2022-02-10 Release Cadence Adjustment

History

OpenStack has historically used a six month release cycle cadence for the projects which participate in the coordinated release. Further, upgrades were tested and supported between two adjacent coordinated releases only, requiring deployers and distributions to either upgrade every six months to stay current, or perform Fast Forward Upgrades (FFUs) to move between non-adjacent releases at runtime. The latter is an activity enabled by testing the individual upgrade steps, and is not something we test specifically.

Challenges

Some deployers and distributions have indicated that six month upgrades are difficult, infeasible, or undesirable, especially in large environments where the process itself takes long enough that upgrades are constantly occurring. The FFU process can be laborious and also requires running parts of a release that may have never been deployed, productized, or tested in a given environment - purely because each release must be used stepwise during the operation.

A number of opinions have been expressed about changing the release cycle to either a slower (one year) or much slower (18 month) cadence to address these concerns. The lack of consensus around what that slower cadence should be makes it difficult to choose one that will be beneficial, as one cycle length may cause people on a slower cycle to need to wait much longer between upgrades. Further, community involvement in a very long release can be difficult when attrition, turnover, contract obligations and volunteer realities make slowing down unpalatable in many cases. The community already struggles to find candidates for six month (PTL) and one year (TC) duties. Further, for environments that do need to move quickly, adopt new features and deploy new technologies, double-digit months between landing a feature and having it testable and usable in production is too long.

Proposed Solution

It is very difficult to settle on any one change to the release cadence that will address all of the above problems and concerns. As such, the TC proposes an incremental change in release upgrade expectations to help improve the slow-moving deployer experience, without sacrificing the release-early-release-often goal.

The fundamental change comes to the expectation that upgrades are only supported between adjacent coordinated releases. The TC will designate major releases in a new arrangement, such that every other release will be considered to be a “SLURP (Skip Level Upgrade Release Process)” release. Upgrades will be supported between “SLURP” releases, in addition to between adjacent major releases (as they are today). Deployments wishing to stay on the six-month cycle will deploy every “SLURP” and “not-SLURP” release as they always have. Deployments wishing to move to a one year upgrade cycle will synchronize on a “SLURP” release, and then skip the following “not-SLURP” release, upgrading when the subsequent “SLURP” is released.

Our letter-based release naming scheme is about to wrap back around to A, so the proposal is that the “new A” release be the first one where we enforce this scheme. Y->A should be a “dress rehearsal” where we have the jobs enabled to help smoke out any issues, but where hard guarantees are not yet made.

Occasionally, individual releases are chosen by a large number of deployers and distributors by chance, which results in a larger than normal community of maintainers that keep the release “alive” in extended maintenance for longer. The expectation with this proposal is that this will amplify that effect by increasing the likelihood that “SLURP” releases will be chosen in this way and thus end up with more focus on those releases for long-term community support.

*Instructions to follow:* Extend the OpenStack release cadence proposal above, starting after its last paragraph on extended maintenance of SLURP releases.

*Record list:*
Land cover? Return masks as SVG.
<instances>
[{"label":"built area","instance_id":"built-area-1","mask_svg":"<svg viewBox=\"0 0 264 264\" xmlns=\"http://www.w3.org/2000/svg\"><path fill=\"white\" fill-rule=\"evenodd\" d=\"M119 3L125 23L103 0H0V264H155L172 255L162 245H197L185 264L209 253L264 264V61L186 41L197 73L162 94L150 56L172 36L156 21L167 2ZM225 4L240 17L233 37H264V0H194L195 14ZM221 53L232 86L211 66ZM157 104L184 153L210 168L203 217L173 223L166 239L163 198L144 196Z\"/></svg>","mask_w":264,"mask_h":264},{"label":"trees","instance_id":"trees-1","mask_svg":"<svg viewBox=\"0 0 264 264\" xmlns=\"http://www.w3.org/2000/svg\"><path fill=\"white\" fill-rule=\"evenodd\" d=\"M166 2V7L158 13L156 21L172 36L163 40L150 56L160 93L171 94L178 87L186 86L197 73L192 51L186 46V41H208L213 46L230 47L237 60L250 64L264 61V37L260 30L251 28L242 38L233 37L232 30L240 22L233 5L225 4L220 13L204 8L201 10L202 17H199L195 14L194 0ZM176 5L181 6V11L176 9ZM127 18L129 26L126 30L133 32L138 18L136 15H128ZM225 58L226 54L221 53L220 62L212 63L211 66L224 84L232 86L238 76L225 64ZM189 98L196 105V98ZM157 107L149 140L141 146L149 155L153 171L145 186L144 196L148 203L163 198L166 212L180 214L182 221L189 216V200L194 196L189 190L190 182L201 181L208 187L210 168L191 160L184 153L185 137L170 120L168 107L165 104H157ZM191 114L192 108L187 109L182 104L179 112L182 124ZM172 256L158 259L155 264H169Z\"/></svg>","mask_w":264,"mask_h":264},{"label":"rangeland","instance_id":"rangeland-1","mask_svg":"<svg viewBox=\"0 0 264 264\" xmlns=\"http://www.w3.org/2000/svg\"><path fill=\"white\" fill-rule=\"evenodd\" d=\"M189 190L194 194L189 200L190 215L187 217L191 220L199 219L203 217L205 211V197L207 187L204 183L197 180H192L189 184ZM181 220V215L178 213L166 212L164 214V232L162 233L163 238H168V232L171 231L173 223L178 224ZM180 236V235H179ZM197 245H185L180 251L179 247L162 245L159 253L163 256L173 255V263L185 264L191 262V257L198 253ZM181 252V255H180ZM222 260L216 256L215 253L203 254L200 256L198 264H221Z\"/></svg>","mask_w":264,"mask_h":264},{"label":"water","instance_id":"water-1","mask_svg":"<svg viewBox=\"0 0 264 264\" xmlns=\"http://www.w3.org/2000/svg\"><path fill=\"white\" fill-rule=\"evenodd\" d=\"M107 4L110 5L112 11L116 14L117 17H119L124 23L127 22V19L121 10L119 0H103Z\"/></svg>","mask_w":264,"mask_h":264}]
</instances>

* * *

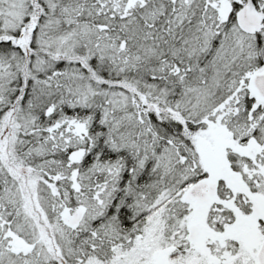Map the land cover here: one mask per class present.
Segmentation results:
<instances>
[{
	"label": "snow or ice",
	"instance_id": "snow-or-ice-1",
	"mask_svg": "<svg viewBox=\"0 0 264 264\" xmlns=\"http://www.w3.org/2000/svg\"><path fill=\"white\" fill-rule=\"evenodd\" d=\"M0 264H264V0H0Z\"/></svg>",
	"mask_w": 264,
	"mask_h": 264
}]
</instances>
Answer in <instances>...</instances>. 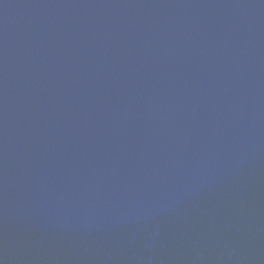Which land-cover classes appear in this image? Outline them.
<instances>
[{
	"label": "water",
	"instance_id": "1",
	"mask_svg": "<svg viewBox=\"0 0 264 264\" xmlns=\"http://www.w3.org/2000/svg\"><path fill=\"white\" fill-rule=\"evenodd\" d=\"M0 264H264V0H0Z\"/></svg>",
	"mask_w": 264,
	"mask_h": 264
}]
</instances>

*Exercise result:*
Details

  1. Testing: Just as we test and guarantee that upgrades are supported between adjacent releases today, we will also test and guarantee that upgrades between two “SLURP” releases are supported. Upgrades are tested for most projects today with grenade. A skip-level job will be maintained in the grenade repository that tests a normal configuration between the last two “SLURP” releases. The job will be updated on every new “SLURP” release, and there will always be a regular single-release grenade job testing between the previous release and current one, as we have today.

  2. Not-SLURP upgrades: Upgrades from “not-SLURP” to “not-SLURP” will not be tested nor required. On a given “not-SLURP” release, the only upgrade path will be to the following release (which would be a “SLURP”). This is unchanged from today.

  3. Intervals: Upgrades that span more than one “SLURP” cycle are not tested or required. For example to move from “SLURP A” to “SLURP E” will still require an FFU style arrangement, but where “SLURP C” is the only intermediate step required.

  4. Deprecations: Projects currently deprecate features and config for at least one cycle before removal. This change affects when that can happen, so that no required changes occur in a “not-SLURP” release which may be skipped. Effectively the same rules that we have today (both written and tribally-understood) apply to the new arrangement, with the exception that “cycle” refers to a “SLURP to SLURP” cycle and not a single pair of adjacent coordinated releases. Since the deprecation, waiting, and removal can only happen in “SLURP” releases, the result is also that the minimum length of time that things may be deprecated before removal will increase as well.

  5. Support: We will expect to support both the most recent “SLURP” release as well as the one prior. During a “note-SLURP” release, that would effectively be similar to what we support today, which is 18 months of “maintained” releases. See the example sequence below.

  6. Rolling Upgrades: This scheme does not necessarily dictate that live or rolling upgrades need to be supported between “SLURP” releases. Meaning RPC compatibility between N to N-1 guarantees can remain, resulting in deployments that are on a “SLURP to SLURP” release schedule requiring some downtime during an upgrade because components will be spanning more than two actual releases.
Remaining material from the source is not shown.